LE FIGARO. - Que pensez-vous de l'accord conclu entre les Verts et le PS prévoyant la fermeture de 24 réacteurs nucléaires d'ici 2025 ?


Virginie GENSEL. - C'est un accord irresponsable. On ne peut pas faire reposer la politique énergétique, l'avenir industriel de la France, sur des considérations d'échanges de circonscriptions, de marchandage de coin de table. À la CGT, nous souhaitons un débat véritable sur la politique énergétique globale, dont l'avenir du nuclé­aire. Ce sont des questions complexes qui engagent le pays entier, qui ne peuvent pas être discutées juste à quelques-uns, entre appareils.

 

Avez-vous été consultés par les Verts et le PS ?


Non. Il y a un an, nous avons écrit à tous les partis politiques pour leur faire part de nos propositions en matière d'énergie. Nous avons rencontré les Verts, le Parti de gauche, le PCF, mais ni le PS ni l'UMP ne nous ont répondu.

 

Qu'est-ce que vous trouvez «irresponsable» dans cet accord ?

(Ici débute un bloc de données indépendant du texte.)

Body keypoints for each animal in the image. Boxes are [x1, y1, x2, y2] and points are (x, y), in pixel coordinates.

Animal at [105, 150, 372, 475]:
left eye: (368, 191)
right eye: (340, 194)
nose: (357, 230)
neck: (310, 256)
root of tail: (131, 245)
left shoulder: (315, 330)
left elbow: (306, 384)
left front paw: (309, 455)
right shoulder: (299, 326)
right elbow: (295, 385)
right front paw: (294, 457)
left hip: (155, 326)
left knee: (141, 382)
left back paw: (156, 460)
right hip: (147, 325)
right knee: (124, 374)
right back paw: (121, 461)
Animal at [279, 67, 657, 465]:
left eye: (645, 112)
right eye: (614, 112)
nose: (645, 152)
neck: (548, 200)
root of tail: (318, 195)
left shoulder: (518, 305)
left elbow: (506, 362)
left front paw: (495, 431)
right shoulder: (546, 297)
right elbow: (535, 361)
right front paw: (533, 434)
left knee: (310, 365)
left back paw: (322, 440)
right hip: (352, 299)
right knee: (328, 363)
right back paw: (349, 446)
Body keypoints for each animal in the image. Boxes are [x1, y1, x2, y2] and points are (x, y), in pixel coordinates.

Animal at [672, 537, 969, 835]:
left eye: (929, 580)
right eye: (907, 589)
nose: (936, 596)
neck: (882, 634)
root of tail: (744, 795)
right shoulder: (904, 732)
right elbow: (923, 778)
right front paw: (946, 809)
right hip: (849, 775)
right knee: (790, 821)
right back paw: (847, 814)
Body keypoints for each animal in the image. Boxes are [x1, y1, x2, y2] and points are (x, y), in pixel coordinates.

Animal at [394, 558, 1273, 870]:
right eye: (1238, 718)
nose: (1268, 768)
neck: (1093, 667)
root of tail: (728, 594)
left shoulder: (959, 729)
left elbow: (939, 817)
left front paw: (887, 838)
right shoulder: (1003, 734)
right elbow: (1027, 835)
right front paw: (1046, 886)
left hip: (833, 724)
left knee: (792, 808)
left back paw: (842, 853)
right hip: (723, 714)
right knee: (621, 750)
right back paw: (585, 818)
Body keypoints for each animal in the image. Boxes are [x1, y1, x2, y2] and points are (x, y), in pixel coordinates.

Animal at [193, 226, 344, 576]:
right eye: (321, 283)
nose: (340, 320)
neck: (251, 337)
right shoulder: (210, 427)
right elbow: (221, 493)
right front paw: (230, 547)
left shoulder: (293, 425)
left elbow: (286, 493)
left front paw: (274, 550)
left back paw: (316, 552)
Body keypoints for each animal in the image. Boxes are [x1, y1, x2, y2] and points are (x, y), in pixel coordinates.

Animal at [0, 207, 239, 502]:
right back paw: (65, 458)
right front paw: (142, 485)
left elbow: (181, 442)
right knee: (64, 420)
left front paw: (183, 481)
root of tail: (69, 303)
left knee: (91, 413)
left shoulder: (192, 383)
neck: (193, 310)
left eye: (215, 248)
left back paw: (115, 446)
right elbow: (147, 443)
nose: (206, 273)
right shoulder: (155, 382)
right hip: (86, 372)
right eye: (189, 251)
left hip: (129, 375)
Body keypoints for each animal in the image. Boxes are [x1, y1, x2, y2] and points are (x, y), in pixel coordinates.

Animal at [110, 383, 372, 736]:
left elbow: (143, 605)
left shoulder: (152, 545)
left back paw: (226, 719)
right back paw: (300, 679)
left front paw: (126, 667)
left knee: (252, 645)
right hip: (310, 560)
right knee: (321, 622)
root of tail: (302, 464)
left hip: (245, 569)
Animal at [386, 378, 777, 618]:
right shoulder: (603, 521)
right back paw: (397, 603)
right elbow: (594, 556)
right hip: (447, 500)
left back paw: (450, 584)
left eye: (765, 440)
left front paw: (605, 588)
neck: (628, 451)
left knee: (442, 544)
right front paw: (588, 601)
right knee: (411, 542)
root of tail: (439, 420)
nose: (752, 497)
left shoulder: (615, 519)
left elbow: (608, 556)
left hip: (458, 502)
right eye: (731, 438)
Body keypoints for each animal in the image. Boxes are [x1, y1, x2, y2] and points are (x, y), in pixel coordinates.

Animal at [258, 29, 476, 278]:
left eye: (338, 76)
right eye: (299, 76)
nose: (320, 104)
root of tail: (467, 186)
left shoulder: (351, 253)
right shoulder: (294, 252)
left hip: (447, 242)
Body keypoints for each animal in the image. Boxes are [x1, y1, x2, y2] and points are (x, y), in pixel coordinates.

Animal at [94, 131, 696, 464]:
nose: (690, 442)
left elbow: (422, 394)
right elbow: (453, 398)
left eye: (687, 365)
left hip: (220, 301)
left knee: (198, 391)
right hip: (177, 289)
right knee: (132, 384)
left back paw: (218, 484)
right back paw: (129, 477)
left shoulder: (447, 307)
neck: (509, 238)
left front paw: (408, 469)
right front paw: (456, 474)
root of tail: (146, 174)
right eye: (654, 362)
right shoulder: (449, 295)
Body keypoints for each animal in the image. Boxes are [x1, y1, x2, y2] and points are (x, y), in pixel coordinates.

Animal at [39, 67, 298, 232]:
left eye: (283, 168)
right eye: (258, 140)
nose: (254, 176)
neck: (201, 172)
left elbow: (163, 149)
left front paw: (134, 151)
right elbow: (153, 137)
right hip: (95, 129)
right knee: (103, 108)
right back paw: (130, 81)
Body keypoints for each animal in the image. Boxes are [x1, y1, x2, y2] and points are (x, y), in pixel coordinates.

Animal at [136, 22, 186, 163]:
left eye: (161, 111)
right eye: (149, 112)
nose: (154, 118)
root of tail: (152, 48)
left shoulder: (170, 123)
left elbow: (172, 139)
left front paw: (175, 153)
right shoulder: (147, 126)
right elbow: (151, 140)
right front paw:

Derrière la première intention affichée, réduire le nucléaire, il y a la sortie du nucléaire. Nous sommes favorables au développement des énergies renouvelables, mais elles ne sont pas en capacité, en l'état actuel, de répondre aux besoins. Personne ne fait de réelles propositions pour savoir par quoi on remplacerait le nucléaire. Voyez l'Allemagne, où l'on dit que les énergies renouvelables vont être développées : en attendant, les centrales thermiques sont sollicitées, et l'on augmente tranquillement l'effet de serre.

 

Redoutez-vous les conséquences sociales d'un arrêt des centrales ?


Oui, bien sûr, mais pas seulement pour ce qui concerne les emplois du nucléaire. Il y a en France, 3 ou 4 millions de foyers en précarité énergétique, c'est-à-dire qui consacrent une part importante de leurs ­revenus à s'éclairer et se chauffer. Si les prix de l'électricité augmentent, qu'en sera-t-il pour eux ? Le prix bas du courant en France est aussi un élément de compétitivité pour notre industrie.

 

Les effectifs dans le nucléaire font actuellement l'objet d'une incroyable guerre des chiffres. Combien d'emplois sont concernés ?


La filière emploie quelque 125.000 personnes, auxquelles il faut ajouter un chiffre équivalent pour les sous-traitants. Cela fait déjà 250.000 salariés, sans compter plusieurs dizaines de milliers d'emplois indirects. Mais n'opposons pas ces emplois à ceux des renouvelables. Pour les énergies vertes, il s'agit de développer une vraie filière industrielle.

 

Faut-il poursuivre le chantier de l'EPR à Flamanville ?


Il faut terminer ce projet. Le chantier est aujourd'hui tellement engagé qu'il est impensable de revenir en arrière. Ce serait une folie. L'EPR de Flamanville est un prototype, une tête de série dont il sera très important ensuite d'analyser le retour d'expérience. D'une manière générale, la recherche dans l'énergie, mais également dans le nucléaire, est aujourd'hui insuffisamment poussée. S'agissant de la génération IV des réacteurs, des pays comme la Russie et l'Inde sont en avance par rapport à la France.

 

À la suite de la catastrophe de Fukushima , le recours à la sous-traitance par EDF a été évoqué par les experts de l'État comme un enjeu de sûreté. Votre position ?


C'est la CGT qui est intervenue en ce sens. Nous sommes pour que des métiers liés à la sûreté soient réinternalisés et pour un statut de haut niveau pour tous les salariés. Nous avons demandé à Éric Besson, le ministre de l'Industrie, d'ouvrir des négociations sur la sous-traitance.